Ética e o espírito democrático.
(Para um trabalho da Faculdade de Arquitetura e Urbanismo da Ufba)
Uma primeira abordagem do conceito de ética nos leva a diferenciá-la em duas categorias. A primeira, uma ética interna ao indivíduo, em sua relação consigo mesmo; a segunda, uma ética para com as outras pessoas. Além desta conclusão, outra decorre de pensar a ética como conduta: se ela aponta para alguma excelência, há com certeza um parâmetro segundo o qual a avaliamos uma conduta como mais ou menos ética. Esse parâmetro, cujas formas são tão numerosas quanto diversas são as pessoas, é o que põe em conflito as faces éticas interna e social. Mas o pensamento a respeito desta questão pode nos levar a compatibilizá-las, numa ética fundamental, unívoca e adequada.
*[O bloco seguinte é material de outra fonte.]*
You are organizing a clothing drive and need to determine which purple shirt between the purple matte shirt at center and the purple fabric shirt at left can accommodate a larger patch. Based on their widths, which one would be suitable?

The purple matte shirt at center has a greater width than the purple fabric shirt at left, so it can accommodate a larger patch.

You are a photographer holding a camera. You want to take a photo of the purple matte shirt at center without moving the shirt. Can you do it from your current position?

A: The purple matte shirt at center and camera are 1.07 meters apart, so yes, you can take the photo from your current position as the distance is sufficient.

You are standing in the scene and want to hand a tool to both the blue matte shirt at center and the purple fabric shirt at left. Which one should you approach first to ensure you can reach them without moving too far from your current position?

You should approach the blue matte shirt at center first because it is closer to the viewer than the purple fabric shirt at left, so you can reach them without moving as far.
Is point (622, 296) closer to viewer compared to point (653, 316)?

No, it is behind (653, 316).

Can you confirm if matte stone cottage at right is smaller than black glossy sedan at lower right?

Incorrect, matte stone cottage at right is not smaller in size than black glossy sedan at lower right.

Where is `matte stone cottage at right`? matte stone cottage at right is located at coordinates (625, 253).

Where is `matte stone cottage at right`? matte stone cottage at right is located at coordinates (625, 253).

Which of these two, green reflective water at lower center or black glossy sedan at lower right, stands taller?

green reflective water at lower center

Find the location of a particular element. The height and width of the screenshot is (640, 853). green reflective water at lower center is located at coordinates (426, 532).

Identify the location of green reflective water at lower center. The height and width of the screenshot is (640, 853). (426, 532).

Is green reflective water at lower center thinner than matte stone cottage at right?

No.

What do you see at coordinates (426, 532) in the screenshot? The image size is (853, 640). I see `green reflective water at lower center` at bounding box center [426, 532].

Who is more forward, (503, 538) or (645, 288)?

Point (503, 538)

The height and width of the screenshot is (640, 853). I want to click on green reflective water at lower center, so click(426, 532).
Para um cristão existe uma ética que guia sua vida, para seu correligionário essa ética se parece, mas tem diferenças. Para um judeu, a ética é diferente. Se a ética for uma teoria para a conduta das pessoas, talvez fosse inteligente, na medida que cristão e judeus convivem mas suas condutas às vezes se contrapõem, extrair o que há de lugar-comum (de coisa afim) entre estas diferentes éticas e afirmar como ética social para aquele grupo. Por exemplo, ambos acreditam em Deus – não lhes incomodaria, portanto, viver sob leis que afirmam preceitos monoteístas. Mas, como sabemos, esse nosso exemplo de sociedade é uma simplificação; as sociedades modernas são muito mais complexas. E à medida que a complexidade aumenta, mais difícil se torna estabelecer pontos comuns entre as éticas; pontos dos quais se deveria deduzir uma ética comum, social.
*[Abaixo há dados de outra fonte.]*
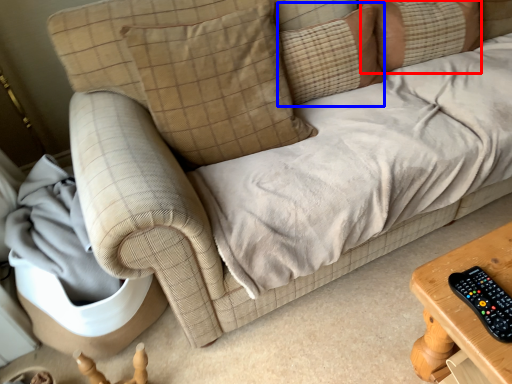
Question: Which point is closer to the camera, pillow (highlighted by a red box) or pillow (highlighted by a blue box)?

Choices:
 (A) pillow
 (B) pillow

Answer: (B)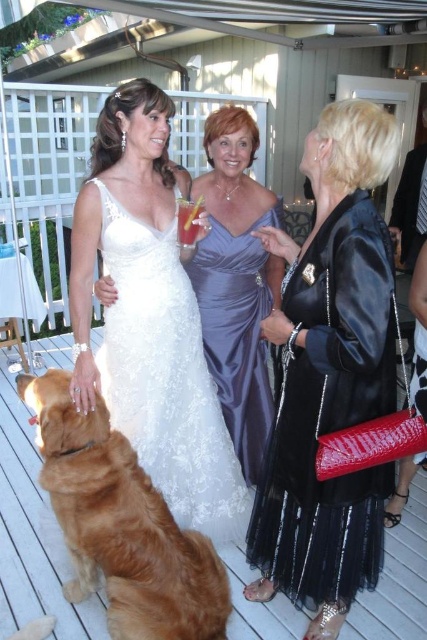
In the scene shown: You are standing at the center of the scene and want to walk towards the point that is closer to you. Which point should you head towards, point (187, 604) or point (260, 360)?

Point (187, 604) is in front of point (260, 360), so you should head towards point (187, 604) since it is closer to you.

You are a photographer at the wedding reception. You want to take a photo of the white lace dress at center without the translucent glass at center appearing in the shot. Is it possible to do so?

The white lace dress at center is positioned under the translucent glass at center, so the glass is above the dress. Since the glass is translucent, it might still cast a slight haze or reflection, but if you adjust the angle or use a lens hood to block any reflections, you could potentially capture the dress without the glass being prominently visible. However, complete elimination might be challenging depending on the glass material and lighting conditions.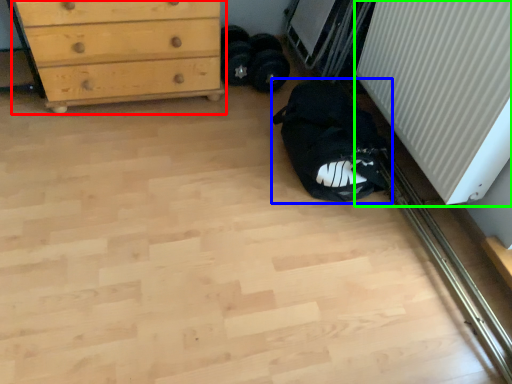
Question: Which object is the farthest from chest of drawers (highlighted by a red box)? Choose among these: sleeping bag (highlighted by a blue box) or radiator (highlighted by a green box).

Choices:
 (A) sleeping bag
 (B) radiator

Answer: (B)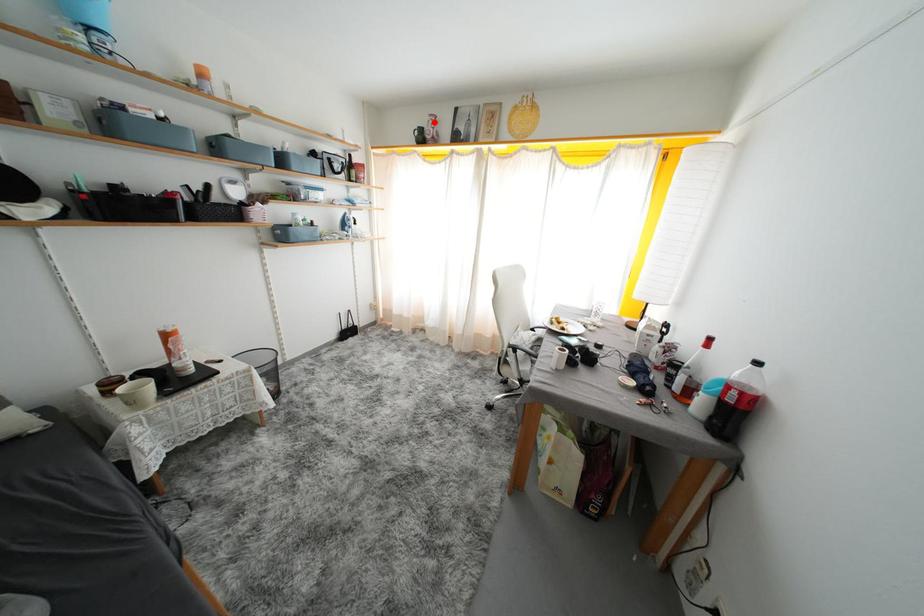
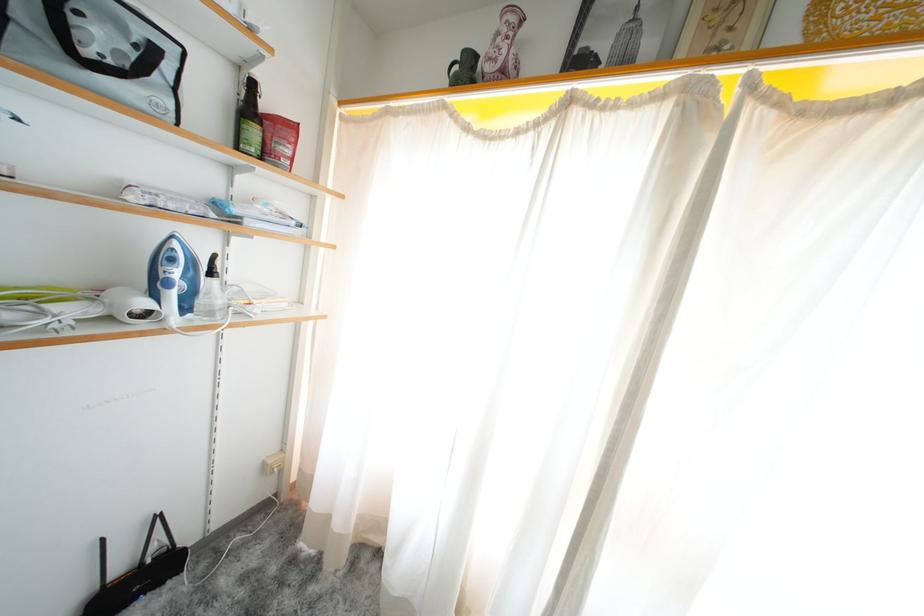
Question: I am providing you with two images of the same scene from different viewpoints. Given a red point in image1, look at the same physical point in image2. Is it:

Choices:
 (A) Closer to the viewpoint
 (B) Farther from the viewpoint

Answer: (B)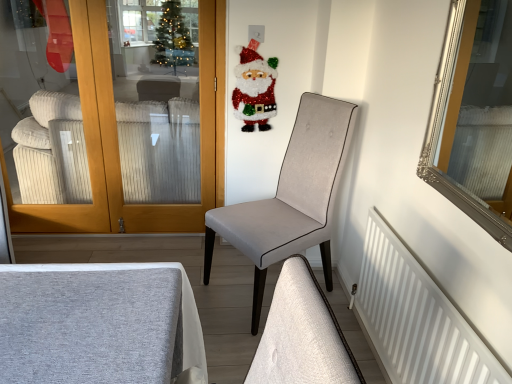
Question: Which is correct: white matte radiator at lower right is inside glittery santa claus at upper center, or outside of it?

Choices:
 (A) inside
 (B) outside

Answer: (B)

Question: In terms of height, does white matte radiator at lower right look taller or shorter compared to glittery santa claus at upper center?

Choices:
 (A) tall
 (B) short

Answer: (A)

Question: Which of these objects is positioned farthest from the silver/glass mirror at upper right?

Choices:
 (A) glittery santa claus at upper center
 (B) white matte radiator at lower right
 (C) white ribbed fabric couch at left
 (D) light gray fabric chair at center

Answer: (C)

Question: Which object is the closest to the white matte radiator at lower right?

Choices:
 (A) silver/glass mirror at upper right
 (B) light gray fabric chair at center
 (C) glittery santa claus at upper center
 (D) white ribbed fabric couch at left

Answer: (B)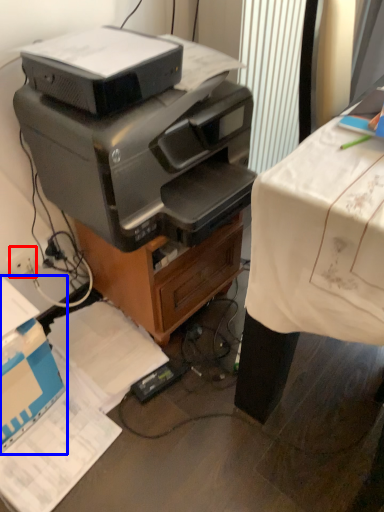
Question: Which object appears closest to the camera in this image, plug (highlighted by a red box) or cardboard box (highlighted by a blue box)?

Choices:
 (A) plug
 (B) cardboard box

Answer: (B)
Como posso encontrar uma ética em que se abrigue nossa relação se minha conduta interna vai de encontro à sua? Essa é a pergunta que põe em conflito ética social e interna, mas permanece abstrato quando não esclarecemos. A conduta interna, a que tenho em relação a mim, não se separa do mundo totalmente; pois se por um lado meu pensamento é parte da minha ética, as ações minhas em relação a mim também são, e se dão na realidade concreta. Por exemplo, se sou um fanático, crente que ferindo uma pessoa a estou salvando, transponho naturalmente para o real – lugar onde se age – o que penso. Diante da evidência desse absurdo, aqui já se deve entender onde quero chegar. As outras pessoas fazem parte da realidade de cada uma e tanto a conduta desta pode incomodar aquelas quanto vice-versa.
Todavia, as pessoas são diferentes e todos estes séculos nos ensinaram que não devemos impor uma ordem para que as pessoas se encaixem no que não são. Sabemos, porém, e as contradições apontadas acima reforçam isso, que é necessária uma ética para reger um grupo social. E mais, a ética sempre impõe restrições, que dependem do seu fundamento, ou seja, do seu parâmetro. Se aplico a uma sociedade diversificada padrões éticos de apenas uma parte de seus integrantes, restrinjo de forma muito forte a liberdade dos demais – e acabo por anulá-los como seres-humanos. E na negação disso está a resposta para uma ética social adequada. O parâmetro ético que rege cada grupo social deve partir do acordo comum entre as partes que se relacionam – assim é para uma relação amorosa, profissional, é para uma sala de aula, é para uma família, é para um estado. O nome disso é democracia.